Zwei Wochen U-Haft nach Festnahme im November

In der Tat nutzte der 22-Jährige das Geld, um sich seinen Drogenkonsum zu finanzieren. Vor rund zwei Jahren habe er damit angefangen, täglich Marihuana zu rauchen. Pro Tag habe er dafür 25 bis 50 Euro ausgegeben. „Wenn ich die Drogen konsumiert habe, hatte ich keinen Überblick mehr“, sagte er aus. Aufgehört habe er erst, als er im November 2018 verhaftet wurde. Zwei Wochen verbrachte der Angeklagte in der Untersuchungshaft der Justizvollzugsanstalt in Stuttgart-Stammheim. Die Zeit habe seinen Kopf gewaschen: „Erst da drin habe ich gemerkt, was ich eigentlich für ‘ne Scheiße gebaut habe.“

Die Staatsanwältin glaubt ihm das nicht. Denn nur knapp eine Woche nachdem er entlassen wurde, ging ein neues Verfahren bei der Staatsanwaltschaft ein – mit dem gleichen Muster: Betrug über Ebay, 400 Euro Schadenssumme.

Polizistin: "Er ist kein Gewaltmensch"

Als Zeugin war eine 48-jährige Kernener Polizistin geladen. Sie kenne den Angeklagten schon lange, berichtet sie. Dass er von den Drogen wegkommen will, nimmt sie ihm ab. Auch beschreibt sie ihn als höflichen jungen Mann, der leicht im Umgang sei. „Er ist kein Gewaltmensch.“ Doch auch sie zweifelt. „Du hast ja weitergemacht“, wirft sie ihm vor. Sie habe Anrufe von Kollegen aus ganz Deutschland bekommen.

Ihr lagen Betrugsfälle im Zeitraum vom 2. bis 7. Januar dieses Jahres vor. Es ging um vier Tickets im Gesamtwert von 150 Euro. Richter Kärcher hörte das zum ersten Mal, denn die neuen Vorwürfe lagen der Anklage noch nicht bei. Er ordnete an, dass der Angeklagte den Gerichtssaal nicht mehr verlassen dürfe.

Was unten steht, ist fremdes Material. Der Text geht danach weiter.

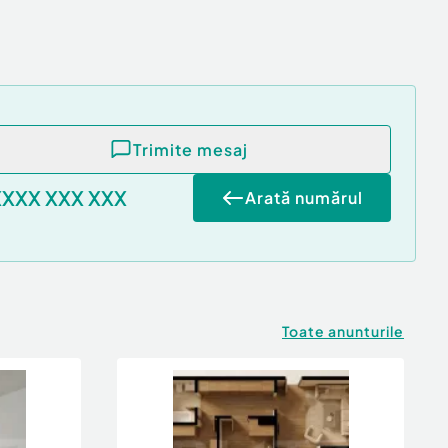
Trimite mesaj
XXXX XXX XXX
Arată numărul
Toate anunturile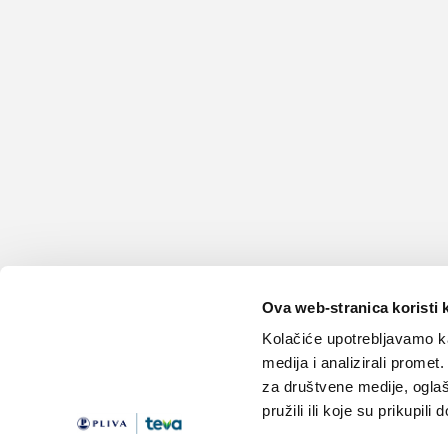
Ova web-stranica koristi 
Kolačiće upotrebljavamo ka
medija i analizirali promet
za društvene medije, oglaš
pružili ili koje su prikupili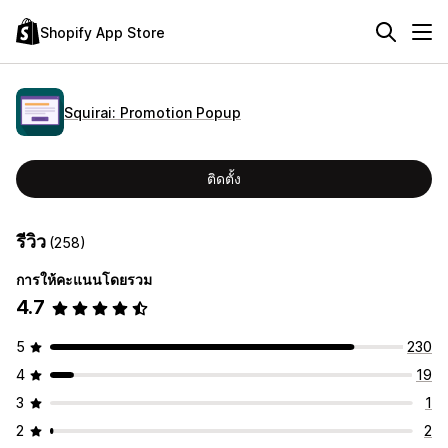
Shopify App Store
Squirai: Promotion Popup
ติดตั้ง
รีวิว
(258)
การให้คะแนนโดยรวม
4.7
5
230
4
19
3
1
2
2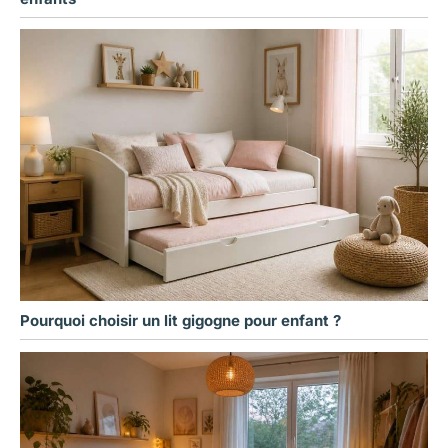
Pourquoi choisir un lit gigogne pour enfant ?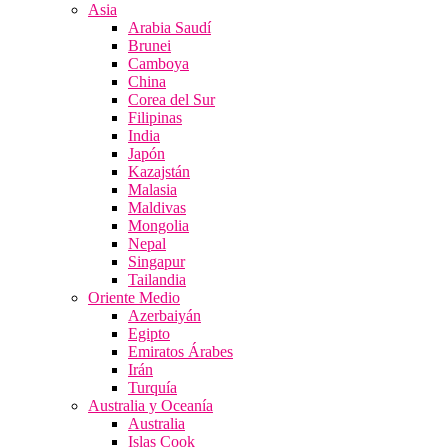
Asia
Arabia Saudí
Brunei
Camboya
China
Corea del Sur
Filipinas
India
Japón
Kazajstán
Malasia
Maldivas
Mongolia
Nepal
Singapur
Tailandia
Oriente Medio
Azerbaiyán
Egipto
Emiratos Árabes
Irán
Turquía
Australia y Oceanía
Australia
Islas Cook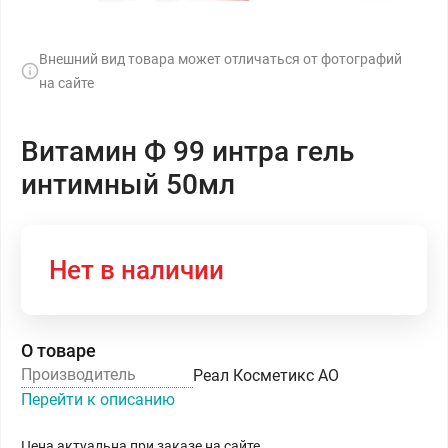
Внешний вид товара может отличаться от фотографий
на сайте
Витамин Ф 99 интра гель
интимный 50мл
Нет в наличии
О товаре
Производитель
Реал Косметикс АО
Перейти к описанию
Цена актуальна при заказе на сайте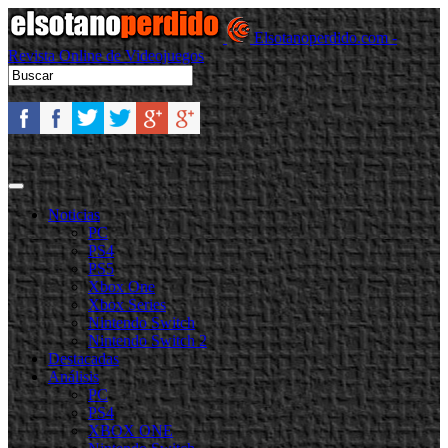
Elsotanoperdido.com -
Revista Online de Videojuegos
Noticias
PC
PS4
PS5
Xbox One
Xbox Series
Nintendo Switch
Nintendo Switch 2
Destacadas
Análisis
PC
PS4
XBOX ONE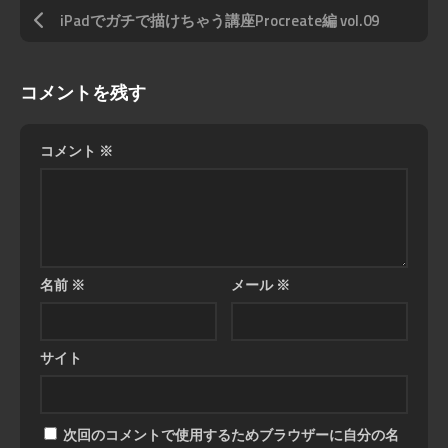
iPadでガチで描けちゃう講座Procreate編 vol.09
コメントを残す
コメント
※
名前
※
メール
※
サイト
次回のコメントで使用するためブラウザーに自分の名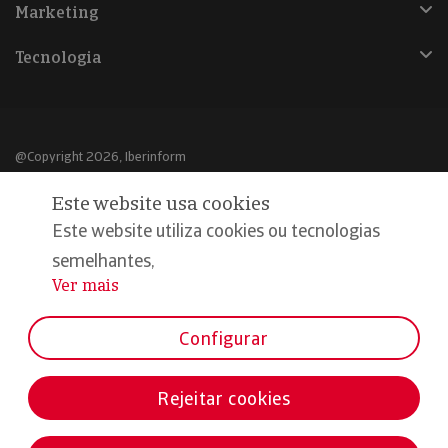
Marketing
Tecnologia
@Copyright 2026, Iberinform
Este website usa cookies
Aviso legal
Este website utiliza cookies ou tecnologias
Política de cookies
semelhantes,
Declaração de privacidade
Ver mais
...
Compromisso qualidade e segurança
Configurar
Rejeitar cookies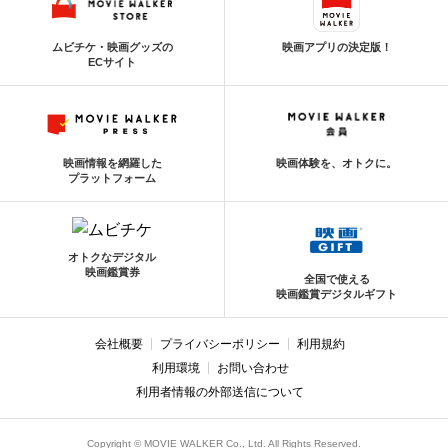
ムビチケ・映画グッズの
映画アプリの決定版！
ECサイト
映画情報を網羅した
映画体験を、オトクに。
プラットフォーム
オトクなデジタル
映画鑑賞券
全国で使える
映画鑑賞デジタルギフト
会社概要
プライバシーポリシー
利用規約
利用環境
お問い合わせ
利用者情報の外部送信について
Copyright © MOVIE WALKER Co., Ltd. All Rights Reserved.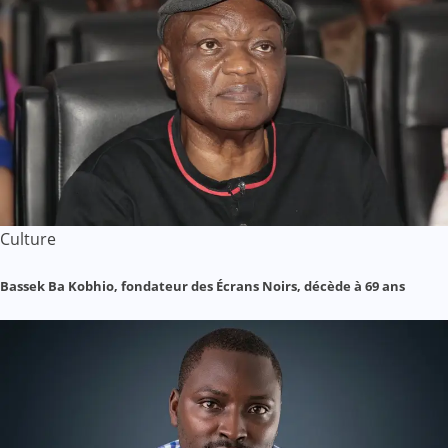
Culture
Bassek Ba Kobhio, fondateur des Écrans Noirs, décède à 69 ans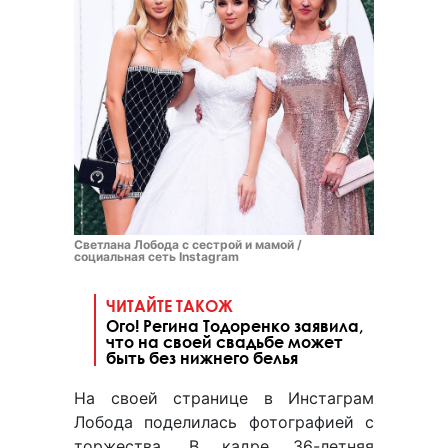
Светлана Лобода с сестрой и мамой /
социальная сеть Instagram
ЧИТАЙТЕ ТАКОЖ
Ого! Регина Тодоренко заявила,
что на своей свадьбе может
быть без нижнего белья
На своей странице в Инстаграм
Лобода поделилась фотографией с
торжества. В кадре 36-летняя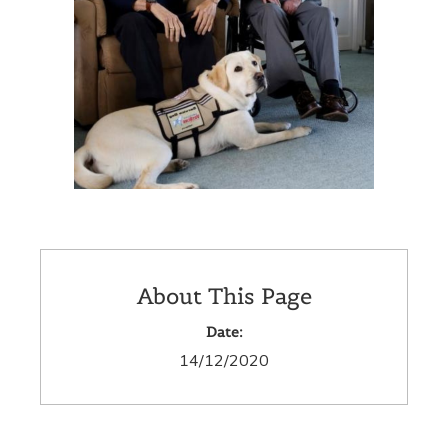
About This Page
Date:
14/12/2020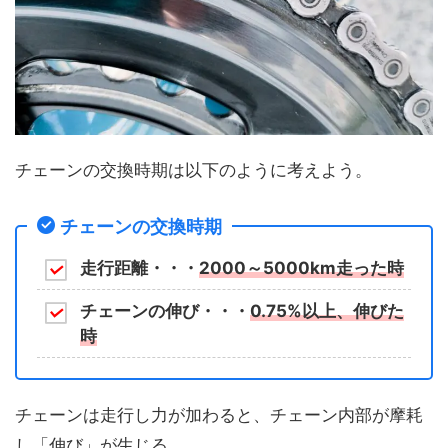
チェーンの交換時期は以下のように考えよう。
チェーンの交換時期
走行距離・・・
2000～5000km走った時
チェーンの伸び・・・
0.75%以上、伸びた
時
チェーンは走行し力が加わると、チェーン内部が摩耗
し「伸び」が生じる。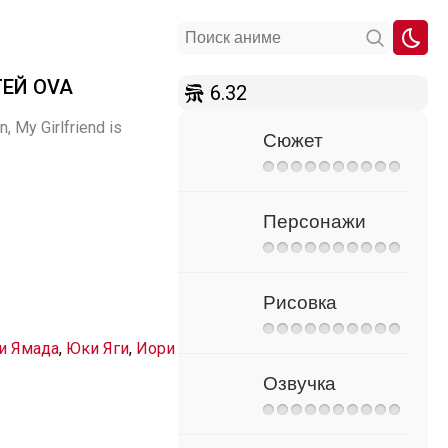
ТЕЙ OVA
6.32
n, My Girlfriend is
Сюжет
Персонажи
Рисовка
и Ямада
,
Юки Яги
,
Иори
Озвучка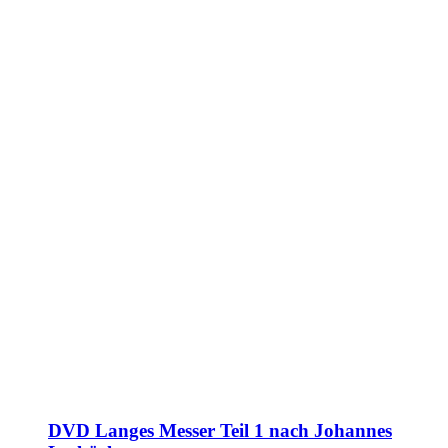
DVD Langes Messer Teil 1 nach Johannes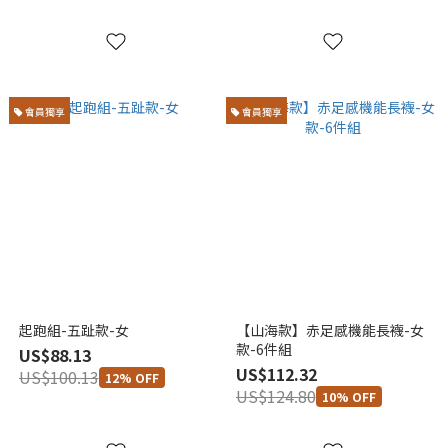
會員獨享
會員獨享
起跑組-五趾款-女
【山海款】赤足感機能長襪-女
款-6件組
US$88.13
US$112.32
US$100.13
12% OFF
US$124.80
10% OFF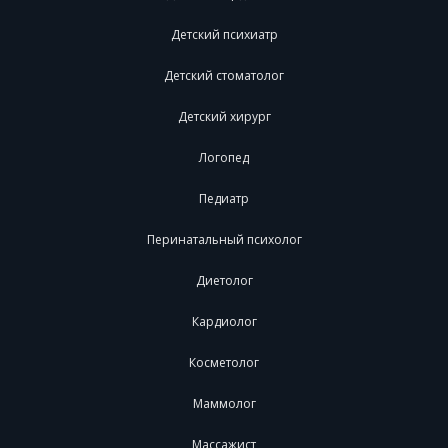
Детский психиатр
Детский стоматолог
Детский хирург
Логопед
Педиатр
Перинатальный психолог
Диетолог
Кардиолог
Косметолог
Маммолог
Массажист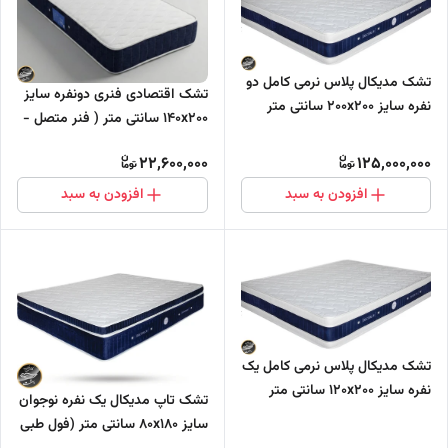
تشک مدیکال پلاس نرمی کامل دو
تشک اقتصادی فنری دونفره سایز
نفره سایز 200x200 سانتی متر
140x200 سانتی متر ( فنر متصل -
دارای مموری فوم (فول طبی -
بونل)
بدون فنر)
22,600,000
125,000,000
افزودن به سبد
افزودن به سبد
تشک مدیکال پلاس نرمی کامل یک
نفره سایز 120x200 سانتی متر
تشک تاپ مدیکال یک نفره نوجوان
دارای مموری فوم (فول طبی -
سایز 80x180 سانتی متر (فول طبی
بدون فنر)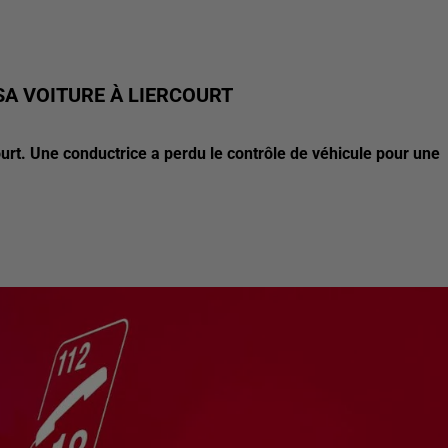
SA VOITURE À LIERCOURT
urt. Une conductrice a perdu le contrôle de véhicule pour une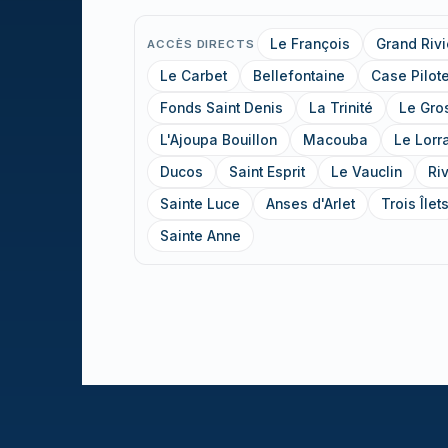
Le François
Grand Rivi
ACCÈS DIRECTS
Le Carbet
Bellefontaine
Case Pilot
Fonds Saint Denis
La Trinité
Le Gro
L'Ajoupa Bouillon
Macouba
Le Lorr
Ducos
Saint Esprit
Le Vauclin
Ri
Sainte Luce
Anses d'Arlet
Trois Îlet
Sainte Anne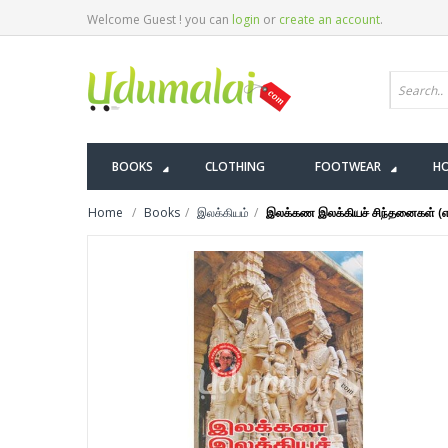
Welcome Guest ! you can
login
or
create an account
.
BOOKS
CLOTHING
FOOTWEAR
HO
Home
Books
இலக்கியம்
இலக்கண இலக்கியச் சிந்தனைகள் (எஸ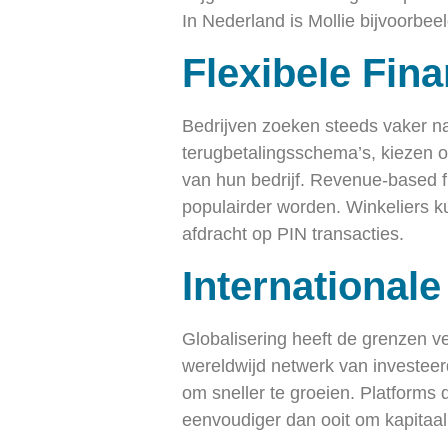
In Nederland is Mollie bijvoorbee
Flexibele Fin
Bedrijven zoeken steeds vaker naar
terugbetalingsschema’s, kiezen 
van hun bedrijf. Revenue-based fi
populairder worden. Winkeliers k
afdracht op PIN transacties.
International
Globalisering heeft de grenzen ve
wereldwijd netwerk van investeerd
om sneller te groeien. Platforms 
eenvoudiger dan ooit om kapitaal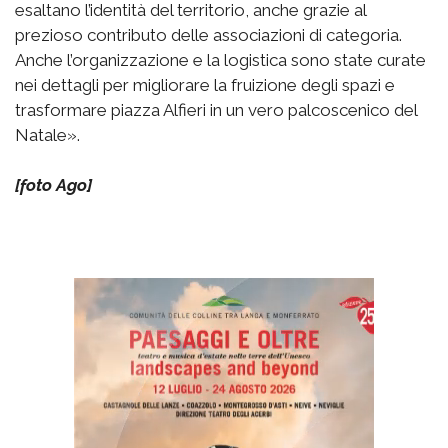
esaltano l’identità del territorio, anche grazie al
prezioso contributo delle associazioni di categoria.
Anche l’organizzazione e la logistica sono state curate
nei dettagli per migliorare la fruizione degli spazi e
trasformare piazza Alfieri in un vero palcoscenico del
Natale».
[foto Ago]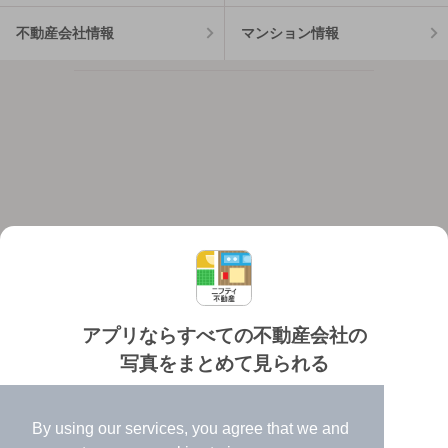
不動産会社情報
マンション情報
アプリならすべての不動産会社の
写真をまとめて見られる
対応機種
個人情報保護ポリシー
利用規約
運営会社
✔️
たくさんの写真でイメージふくらむ
ヘルプ・お問い合わせ
採用情報
By using our services, you agree that we and
✔️
高速表示で似た物件も見つけやすい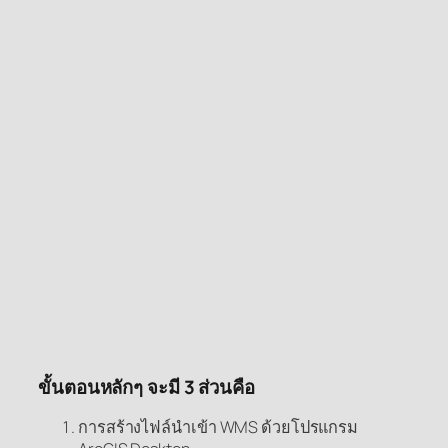
ขั้นตอนหลักๆ จะมี 3 ส่วนคือ
การสร้างไฟล์นำเข้า WMS ด้วยโปรแกรม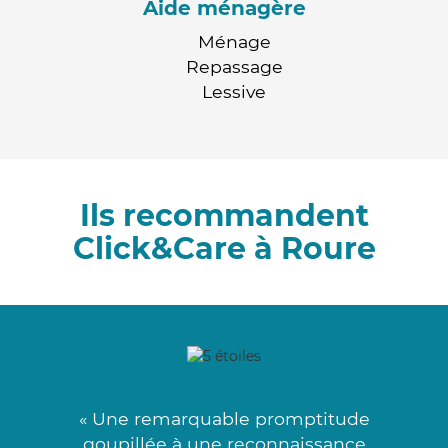
Aide ménagère
Ménage
Repassage
Lessive
Ils recommandent
Click&Care à Roure
« Une remarquable promptitude
goupillée à une reconnaissance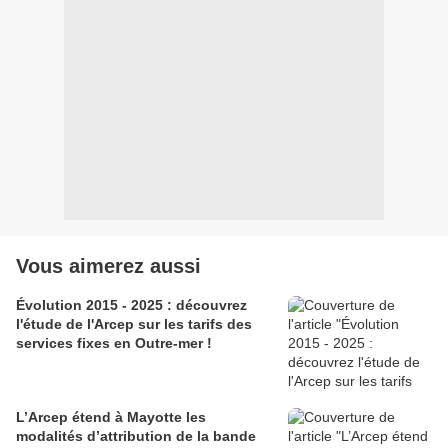
Vous aimerez aussi
Évolution 2015 - 2025 : découvrez
l'étude de l'Arcep sur les tarifs des
services fixes en Outre-mer !
L’Arcep étend à Mayotte les
modalités d’attribution de la bande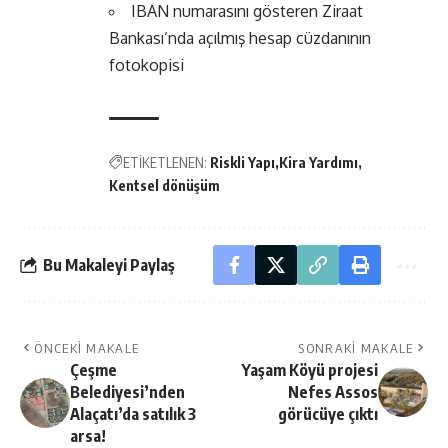
IBAN numarasını gösteren Ziraat
Bankası’nda açılmış hesap cüzdanının
fotokopisi
ETİKETLENEN:
Riskli Yapı
Kira Yardımı
Kentsel dönüşüm
Bu Makaleyi Paylaş
ÖNCEKI MAKALE
SONRAKI MAKALE
Çeşme
Yaşam Köyü projesi
Belediyesi’nden
Nefes Assos
Alaçatı’da satılık 3
görücüye çıktı
arsa!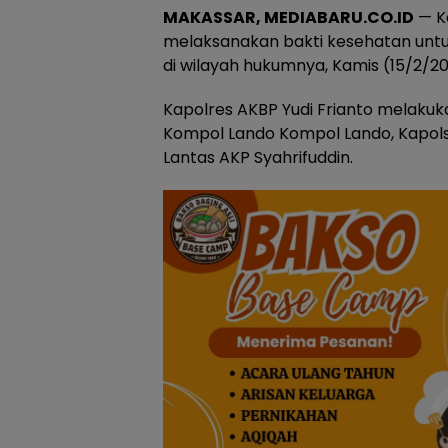
MAKASSAR, MEDIABARU.CO.ID
— Ka
melaksanakan bakti kesehatan unt
di wilayah hukumnya, Kamis (15/2/20
Kapolres AKBP Yudi Frianto melaku
Kompol Lando Kompol Lando, Kapolse
Lantas AKP Syahrifuddin.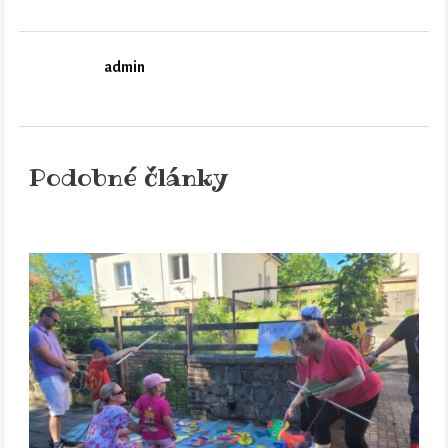
admin
Podobné články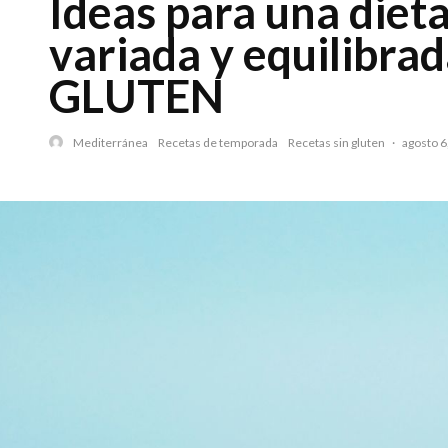
Ideas para una dieta
variada y equilibra
GLUTEN
Mediterránea
Recetas de temporada
Recetas sin gluten
·
agosto 6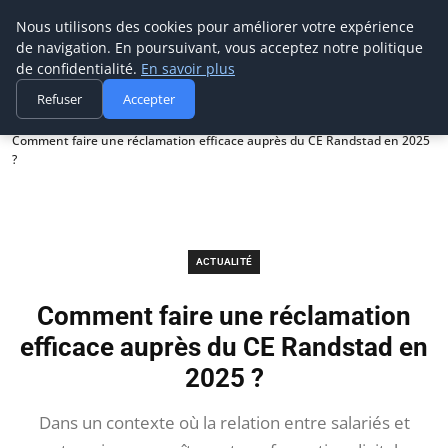
Prospection Pro
Nous utilisons des cookies pour améliorer votre expérience
de navigation. En poursuivant, vous acceptez notre politique
de confidentialité.
En savoir plus
Refuser
Accepter
Accueil
Actualité
Comment faire une réclamation efficace auprès du CE Randstad en 2025
?
ACTUALITÉ
Comment faire une réclamation
efficace auprès du CE Randstad en
2025 ?
Dans un contexte où la relation entre salariés et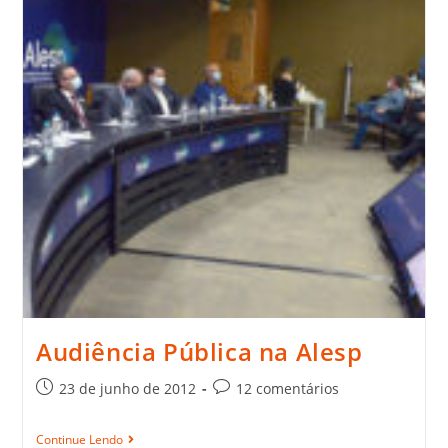
Audiência Pública na Alesp
23 de junho de 2012
12 comentários
Continue Lendo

Zu den neuen Vorwürfen äußern sich weder der Angeklagte noch seine Verteidigerin.

Bewährung nicht möglich

Die Staatsanwältin forderte seine Festnahme. Die Strafe auf Bewährung auszusetzen, sei nicht möglich. Denn der Angeklagte war bereits 2017 zu einer Strafe auf Bewährung verurteilt worden. Sie sieht ihn als „hartnäckigen Wiederholungstäter“ und „notorischen Betrüger“.

Richter Kärcher urteilte, dass der 22-Jährige in Untersuchungshaft kommt – und eine zweijährige Freiheitsstrafe ableisten muss. Nach Abzug der bereits gezahlten Schadenswiedergutmachung soll er außerdem 7230 Euro zahlen.